YOUR TASK >> Update the material from the line containing "STAY INFORMED" through the line containing "Steps to use" by replacing every "USD" with "US dollars", and write those lines out again with nothing else changed. Leave the pictures out of your answer.

** PROVIDED ENTRIES follows **

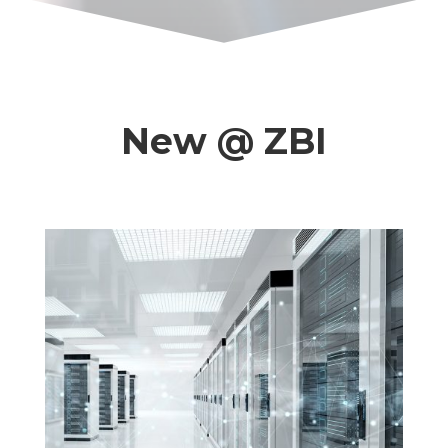
New @ ZBI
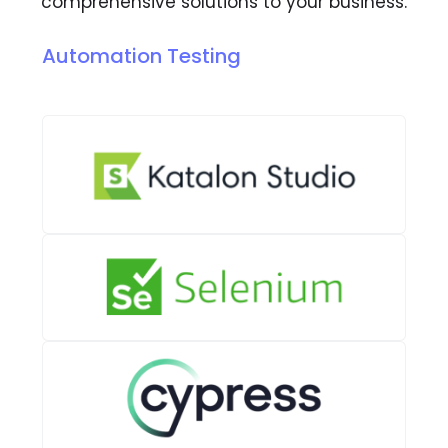
comprehensive solutions to your business.
Automation Testing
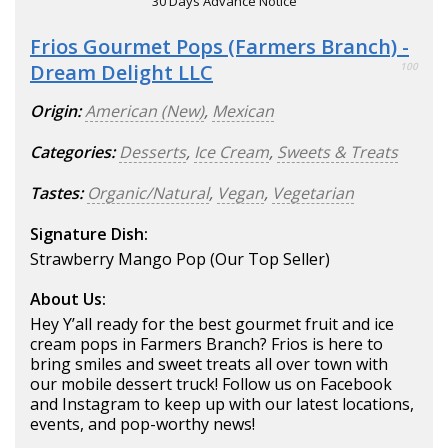
30 Days Advance Notice
Frios Gourmet Pops (Farmers Branch) -
Dream Delight LLC
100
Origin:
American (New)
,
Mexican
Categories:
Desserts
,
Ice Cream
,
Sweets & Treats
Tastes:
Organic/Natural
,
Vegan
,
Vegetarian
Signature Dish:
Strawberry Mango Pop (Our Top Seller)
About Us:
Hey Y’all ready for the best gourmet fruit and ice
cream pops in Farmers Branch? Frios is here to
bring smiles and sweet treats all over town with
our mobile dessert truck! Follow us on Facebook
and Instagram to keep up with our latest locations,
events, and pop-worthy news!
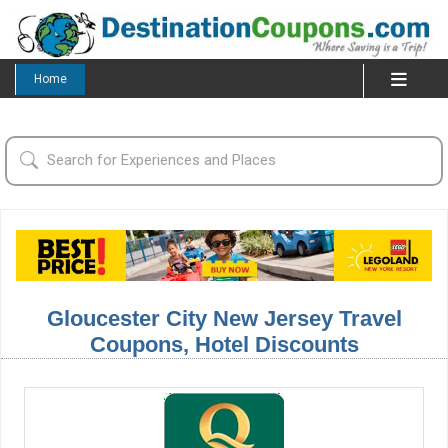
Home
Gloucester City New Jersey Travel
Coupons, Hotel Discounts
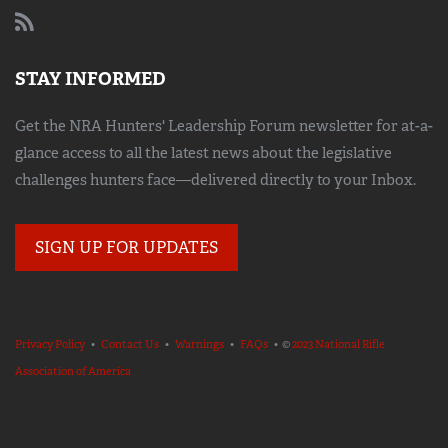
STAY INFORMED
Get the NRA Hunters' Leadership Forum newsletter for at-a-
glance access to all the latest news about the legislative
challenges hunters face—delivered directly to your Inbox.
SIGN UP FOR UPDATES
Privacy Policy
•
Contact Us
•
Warnings
•
FAQs
• ©
2023 National Rifle
Association of America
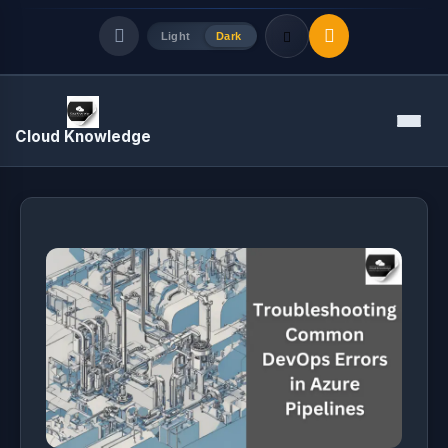
Light
Dark
Quick Links
Menu
Cloud Knowledge
LATEST UPDATES
August 10, 2026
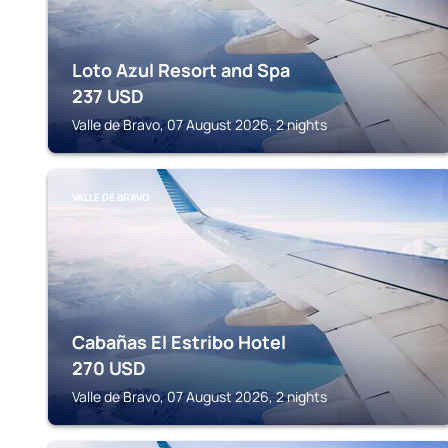
Loto Azul Resort and Spa
237
USD
Valle de Bravo, 07 August 2026, 2 nights
VALLE DE BRAVO
Cabañas El Estribo Hotel
270
USD
Valle de Bravo, 07 August 2026, 2 nights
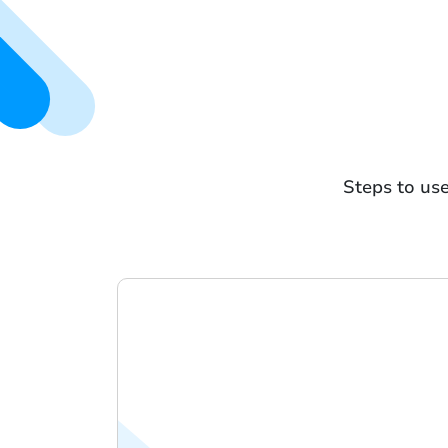
Steps to use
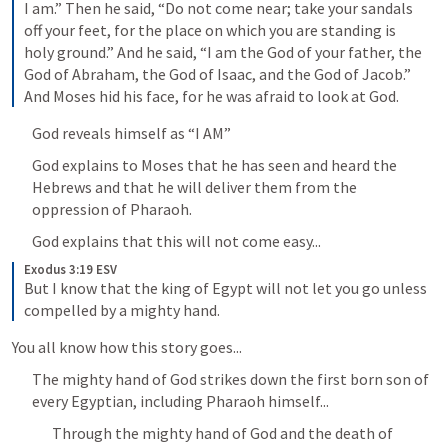
I am.” Then he said, “Do not come near; take your sandals 
off your feet, for the place on which you are standing is 
holy ground.” And he said, “I am the God of your father, the 
God of Abraham, the God of Isaac, and the God of Jacob.” 
And Moses hid his face, for he was afraid to look at God.
God reveals himself as “I AM”
God explains to Moses that he has seen and heard the 
Hebrews and that he will deliver them from the 
oppression of Pharaoh.
God explains that this will not come easy...
Exodus 3:19 ESV
But I know that the king of Egypt will not let you go unless 
compelled by a mighty hand.
You all know how this story goes...
The mighty hand of God strikes down the first born son of 
every Egyptian, including Pharaoh himself...
Through the mighty hand of God and the death of 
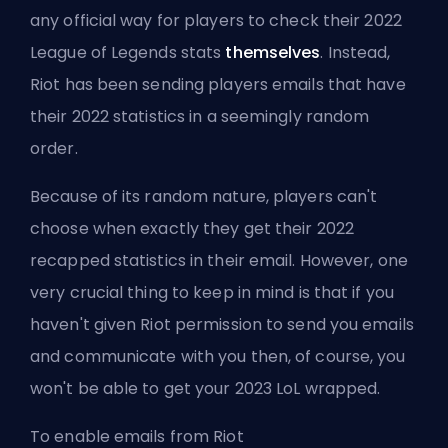
any official way for players to check their 2022
League of Legends stats
themselves
. Instead,
Riot has been sending players emails that have
their 2022 statistics in a seemingly random
order.
Because of its random nature, players can't
choose when exactly they get their 2022
recapped statistics in their email. However, one
very crucial thing to keep in mind is that if you
haven't given Riot permission to send you emails
and communicate with you then, of course, you
won't be able to get your 2023 LoL wrapped.
To enable emails from Riot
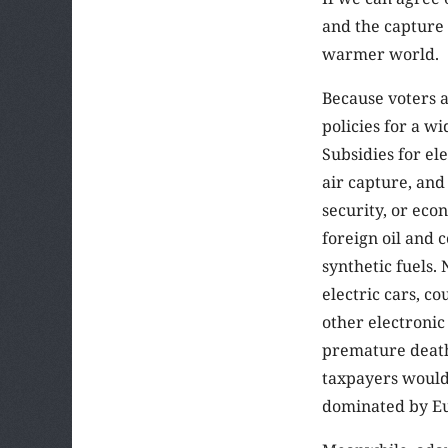
and the capture 
warmer world.
Because voters a
policies for a w
Subsidies for el
air capture, and
security, or eco
foreign oil and 
synthetic fuels.
electric cars, co
other electronic
premature death
taxpayers would
dominated by Eu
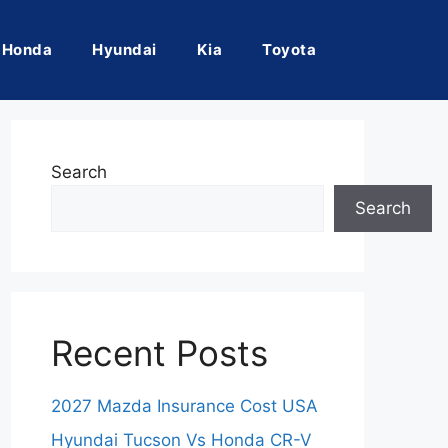
Honda
Hyundai
Kia
Toyota
Search
Search
Recent Posts
2027 Mazda Insurance Cost USA
Hyundai Tucson Vs Honda CR-V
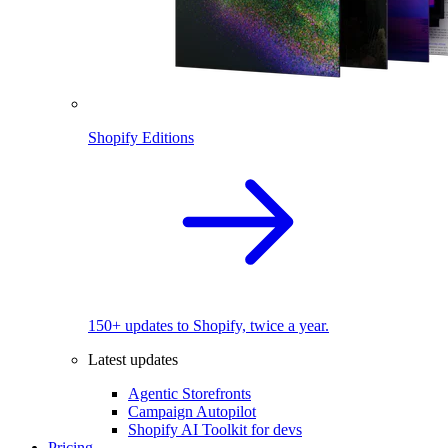
Shopify Editions
150+ updates to Shopify, twice a year.
Latest updates
Agentic Storefronts
Campaign Autopilot
Shopify AI Toolkit for devs
Pricing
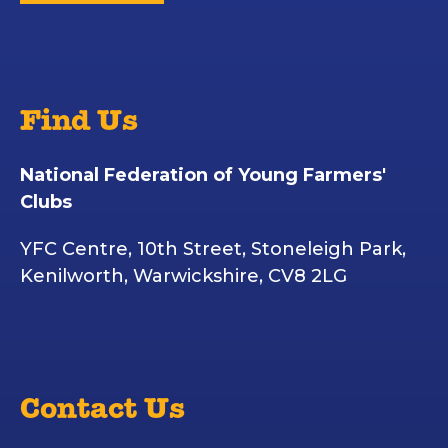
Find Us
National Federation of Young Farmers'
Clubs
YFC Centre, 10th Street, Stoneleigh Park,
Kenilworth, Warwickshire, CV8 2LG
Contact Us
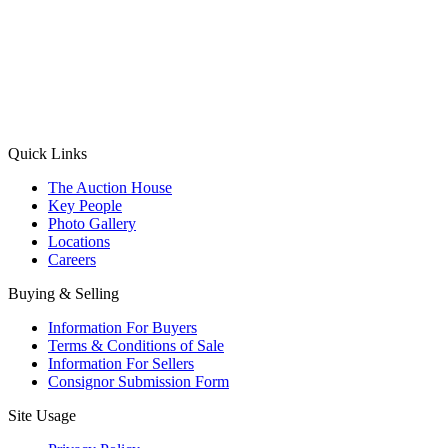
(Aadhaar Card / Pan Card / Passport / Voter Card)
Please Note: Without ID proof the form might not get processed.
Max 10 MB. Accepted formats: JPG, PNG, WebP
Send your message
Quick Links
The Auction House
Key People
Photo Gallery
Locations
Careers
Buying & Selling
Information For Buyers
Terms & Conditions of Sale
Information For Sellers
Consignor Submission Form
Site Usage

** End of PROVIDED ENTRIES **

TASK RESPONSE >>
STAY INFORMED
Get the NRA Hunters' Leadership Forum newsletter for at-a-
glance access to all the latest news about the legislative
challenges hunters face—delivered directly to your Inbox.
SIGN UP FOR UPDATES
Privacy Policy
•
Contact Us
•
Warnings
•
FAQs
• ©
2023 National Rifle
Association of America
Light
Dark
Quick Links
Menu
Cloud Knowledge
LATEST UPDATES
August 10, 2026
Loto Azul Resort and Spa
237
US dollars
Valle de Bravo, 07 August 2026, 2 nights
VALLE DE BRAVO
Cabañas El Estribo Hotel
270
US dollars
Valle de Bravo, 07 August 2026, 2 nights
Steps to use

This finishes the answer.